Underscoring the concern of regulators about unvaccinated workers, Colorado just implemented a new rule that unvaccinated staff members at nursing homes must be tested for the virus, using a rapid test, every time they come to work. California is now requiring health care workers in the state to be vaccinated or undergo frequent testing.
Feelings are raw among nursing home staff and operators.
“I don’t want to lose anyone else,” said Marita Smith, administrator at Saint Anne Nursing and Rehab Center in Seattle. Eight of 32 residents died of Covid early on in the pandemic, including four who were already on hospice. Ms. Smith says the losses help explain why all 52 staff members have been vaccinated.
“I question their reason for being in the business if they don’t get it,” Ms. Smith said. “You just don’t want to turn your back.”

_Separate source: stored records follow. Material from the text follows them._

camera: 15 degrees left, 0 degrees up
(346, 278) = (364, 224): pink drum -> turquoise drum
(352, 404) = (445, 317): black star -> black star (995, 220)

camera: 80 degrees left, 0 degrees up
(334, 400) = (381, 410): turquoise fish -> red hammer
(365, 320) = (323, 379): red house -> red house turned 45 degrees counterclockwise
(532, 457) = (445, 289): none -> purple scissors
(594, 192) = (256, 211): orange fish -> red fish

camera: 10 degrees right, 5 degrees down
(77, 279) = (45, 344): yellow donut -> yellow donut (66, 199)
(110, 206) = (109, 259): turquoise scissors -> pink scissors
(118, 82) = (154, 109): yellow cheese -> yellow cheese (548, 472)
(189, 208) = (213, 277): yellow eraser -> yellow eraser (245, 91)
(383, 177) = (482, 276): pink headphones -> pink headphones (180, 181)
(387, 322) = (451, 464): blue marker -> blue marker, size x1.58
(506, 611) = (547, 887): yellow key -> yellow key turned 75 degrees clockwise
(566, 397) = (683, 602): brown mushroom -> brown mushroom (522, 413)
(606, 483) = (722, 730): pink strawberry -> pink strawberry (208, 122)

Some nursing home staff members resisting vaccination argue that they can protect residents without being inoculated. “I go home, stay home as much as possible, do grocery pickup instead of shopping, do a lot of hand washing. I’m not exposing myself to other people,” said Jessica M., a director of nursing at a home in Grand Junction, Colo., who is unvaccinated.
She declined to give her last name because she wasn’t authorized to speak to the media. She added that she wanted to make sure “the side effects aren’t worse than protecting someone from Covid.”
But consumer advocates and others point to the difficulties nursing homes have long had in protecting residents from infection. A government report issued in May found that nursing homes averaged three Covid outbreaks from May 2020 through January 2021, with two-thirds reporting the outbreaks began with an infected staff member testing positive.